Tailor or Cobbler Pose
This position can help open your pelvis and loosen your hip joints in preparation for birth. It can also improve your posture and ease tension in your lower back.
• Sit up straight against a wall with the soles of your feet touching each other (sit on a folded towel if that's more comfortable for you).
• Gently press your knees down and away from each other, but don't force them.
• Stay in this position for as long as you're comfortable.

Remember to start slowly and work at your own level for each exercise.
In addition to the well-known benefit of relieving urinary incontinence in pregnant women, regular pelvic exercises (also known as Kegel exercises) make them less likely to have a prolonged second stage of labor (pushing stage), according to a study in the British Medical Journal (2004;329:378–80).

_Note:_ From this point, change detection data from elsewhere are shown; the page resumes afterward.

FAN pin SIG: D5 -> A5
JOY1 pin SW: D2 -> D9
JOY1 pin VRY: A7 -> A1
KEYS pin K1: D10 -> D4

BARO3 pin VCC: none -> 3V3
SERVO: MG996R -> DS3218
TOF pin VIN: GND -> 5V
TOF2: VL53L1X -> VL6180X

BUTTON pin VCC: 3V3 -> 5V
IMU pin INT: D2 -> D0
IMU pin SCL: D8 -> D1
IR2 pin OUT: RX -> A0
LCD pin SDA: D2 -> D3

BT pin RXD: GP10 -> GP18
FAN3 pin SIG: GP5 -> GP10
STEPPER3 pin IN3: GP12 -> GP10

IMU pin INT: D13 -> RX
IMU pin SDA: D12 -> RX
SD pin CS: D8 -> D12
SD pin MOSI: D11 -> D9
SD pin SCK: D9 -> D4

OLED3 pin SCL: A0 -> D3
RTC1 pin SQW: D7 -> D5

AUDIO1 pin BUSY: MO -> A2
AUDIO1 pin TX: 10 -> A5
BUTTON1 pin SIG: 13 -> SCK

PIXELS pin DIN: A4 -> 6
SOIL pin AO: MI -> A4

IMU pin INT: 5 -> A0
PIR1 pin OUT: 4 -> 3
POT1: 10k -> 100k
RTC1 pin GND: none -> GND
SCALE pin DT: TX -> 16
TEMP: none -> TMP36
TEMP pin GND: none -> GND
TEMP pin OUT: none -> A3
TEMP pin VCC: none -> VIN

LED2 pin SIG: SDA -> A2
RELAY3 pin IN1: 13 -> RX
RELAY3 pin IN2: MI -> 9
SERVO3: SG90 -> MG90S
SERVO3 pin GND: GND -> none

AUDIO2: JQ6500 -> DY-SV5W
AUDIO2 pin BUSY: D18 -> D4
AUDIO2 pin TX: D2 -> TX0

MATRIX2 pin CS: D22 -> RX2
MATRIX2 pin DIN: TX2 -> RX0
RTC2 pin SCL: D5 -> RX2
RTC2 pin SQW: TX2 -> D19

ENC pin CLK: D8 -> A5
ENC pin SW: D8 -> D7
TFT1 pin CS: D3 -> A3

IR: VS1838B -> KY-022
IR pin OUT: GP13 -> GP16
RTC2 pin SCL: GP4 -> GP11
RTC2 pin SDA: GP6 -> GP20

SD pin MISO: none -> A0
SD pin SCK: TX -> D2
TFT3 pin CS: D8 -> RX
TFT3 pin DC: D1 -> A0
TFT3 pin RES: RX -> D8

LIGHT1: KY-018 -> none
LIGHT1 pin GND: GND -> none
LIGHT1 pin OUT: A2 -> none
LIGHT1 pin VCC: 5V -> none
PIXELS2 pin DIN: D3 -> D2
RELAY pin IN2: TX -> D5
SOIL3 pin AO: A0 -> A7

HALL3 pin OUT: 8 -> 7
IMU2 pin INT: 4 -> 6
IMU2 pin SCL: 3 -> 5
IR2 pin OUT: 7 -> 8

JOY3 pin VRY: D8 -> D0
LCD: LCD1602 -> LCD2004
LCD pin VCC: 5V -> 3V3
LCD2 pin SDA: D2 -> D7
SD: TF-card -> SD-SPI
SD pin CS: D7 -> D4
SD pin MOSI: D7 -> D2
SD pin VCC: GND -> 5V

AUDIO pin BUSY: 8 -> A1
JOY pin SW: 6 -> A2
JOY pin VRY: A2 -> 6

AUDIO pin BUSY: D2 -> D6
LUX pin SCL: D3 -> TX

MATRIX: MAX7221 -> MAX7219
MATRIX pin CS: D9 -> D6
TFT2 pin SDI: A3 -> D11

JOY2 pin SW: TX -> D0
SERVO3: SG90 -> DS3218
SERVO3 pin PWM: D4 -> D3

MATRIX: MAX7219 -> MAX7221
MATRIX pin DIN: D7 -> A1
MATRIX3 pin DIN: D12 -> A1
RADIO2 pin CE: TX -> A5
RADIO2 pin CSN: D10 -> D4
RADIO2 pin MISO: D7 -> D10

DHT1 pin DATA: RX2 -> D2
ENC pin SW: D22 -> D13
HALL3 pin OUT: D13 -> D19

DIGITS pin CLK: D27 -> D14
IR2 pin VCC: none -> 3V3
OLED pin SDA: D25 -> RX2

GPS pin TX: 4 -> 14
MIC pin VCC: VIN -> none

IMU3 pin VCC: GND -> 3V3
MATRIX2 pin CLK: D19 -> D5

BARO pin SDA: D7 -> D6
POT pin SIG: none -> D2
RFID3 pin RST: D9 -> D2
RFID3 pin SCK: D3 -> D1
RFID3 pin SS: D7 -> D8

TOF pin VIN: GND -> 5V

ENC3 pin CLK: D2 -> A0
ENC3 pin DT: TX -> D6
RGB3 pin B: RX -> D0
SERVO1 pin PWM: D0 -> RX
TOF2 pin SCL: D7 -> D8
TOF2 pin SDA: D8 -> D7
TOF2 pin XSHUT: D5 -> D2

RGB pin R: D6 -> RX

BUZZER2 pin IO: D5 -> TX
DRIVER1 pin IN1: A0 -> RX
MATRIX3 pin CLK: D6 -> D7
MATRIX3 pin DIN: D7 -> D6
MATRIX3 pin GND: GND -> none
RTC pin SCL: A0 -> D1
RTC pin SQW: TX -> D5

Pelvic exercises consist of alternately squeezing and relaxing the muscles of the pelvic floor, as when stopping and starting the flow of urine.

Following the first stage of labor, characterized by contractions that lead to increasing dilation of the cervix (the opening of the uterus), the second, or active, pushing stage, ends with the birth of the baby. (The placenta is delivered in the third stage and the fourth stage is the recovery phase during which the mother’s condition stabilizes.)

Women who have a prolonged second stage of labor are more likely to damage the tissues around the birth canal and to need an episiotomy (a surgical cut into the vagina and surrounding tissues to facilitate delivery). 

They are also more likely to bleed excessively after the birth and to need a Cesarean section to deliver the baby.

The goal of the new study was to determine the effect of pelvic-floor-strengthening exercises on labor in 301 pregnant women. The women were assigned to either a pelvic-exercise-training group or a control group.

The women in the exercise group trained with an exercise therapist for 60 minutes one time per week for 12 weeks between the twentieth and thirty-sixth weeks of pregnancy.

The women were also encouraged to perform 8 to 12 intensive pelvic muscle contractions two times per day at home during this period. The control group was not given pelvic exercise instruction, but was not discouraged from doing the exercises.

The duration of the second stage of labor and the number of prolonged second stage labors were recorded. Women in the pelvic-exercise-training group were far less likely to have a prolonged second stage of labor (lasting more than 60 minutes) than women in the control group.

The new study provides more evidence of the benefit of pelvic-exercise training in pregnant women. Pelvic-floor exercises also increase circulation to the area, and may help speed healing time and decrease pain after delivery.

Previous studies have shown that these exercises also improve urinary incontinence, which occurs when the muscles in the pelvic area become stretched during pregnancy, losing much of their strength and elasticity, and providing less support for the uterus and bladder.